Pozdrawiam Wszyskich Świątecznie
Staszek
Nie masz wymaganych uprawnień, aby zobaczyć pliki załączone do tego posta.
....i tak powinno wyglądać każde przywrócone "do życia"radyjko,gratuluję! to ogrom pracy. .Numer na chassis,b. niski jak na masową produkcję ZSRR,a przy okazji-
kubki filtrów pośredniej,jeśli da się wypucować chemią i mechanicznie maluję aero bezbarwnym,wcześniej pisakiem daję datę i kto to robił(spieprzył.) Za 50 lat ktoś może odszukać sprawcę renowacji.Jeśli kubki są b. głęboko skorodowane,szpachluję i maluję na kolorek b. ciemno zielony,lub żółty,ot -takie moje drobne dziwactwo.I ciekawostka,w zakupionym na Allegro radyjku z 1937r.na kubku pcz. znalazłem napis,-to mój imiennik Roman i data 9 maj 1945r widocznie nie interesował go dzień zwycięstwa,ale radio Oczywiście dopisałem j/w.

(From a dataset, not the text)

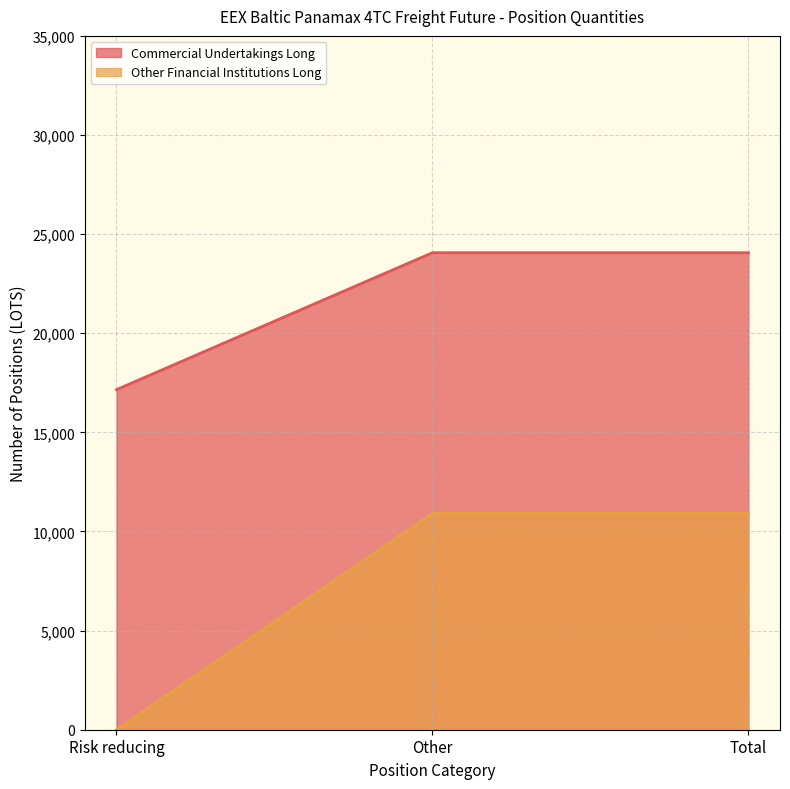

Reading left to right, list all the values displayed in this chart.

Commercial Undertakings Long: Risk reducing=17156.2	Other=24062.4	Total=24062.4
Other Financial Institutions Long: Risk reducing=0.0	Other=10916.6	Total=10916.6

pozdrawiam Staszku i innych Roman.
znów odwaliłem kawał dobrej a niepotrzebnej roboty
---------------------------------------------
Drogi Romku.Wielce mnie zaciekawił kawałek Twego postu o odszukaniu po 50 latach.Zachodzę w łysą pałę gdzie ciekawski Cię znajdzie.W zamrażarce?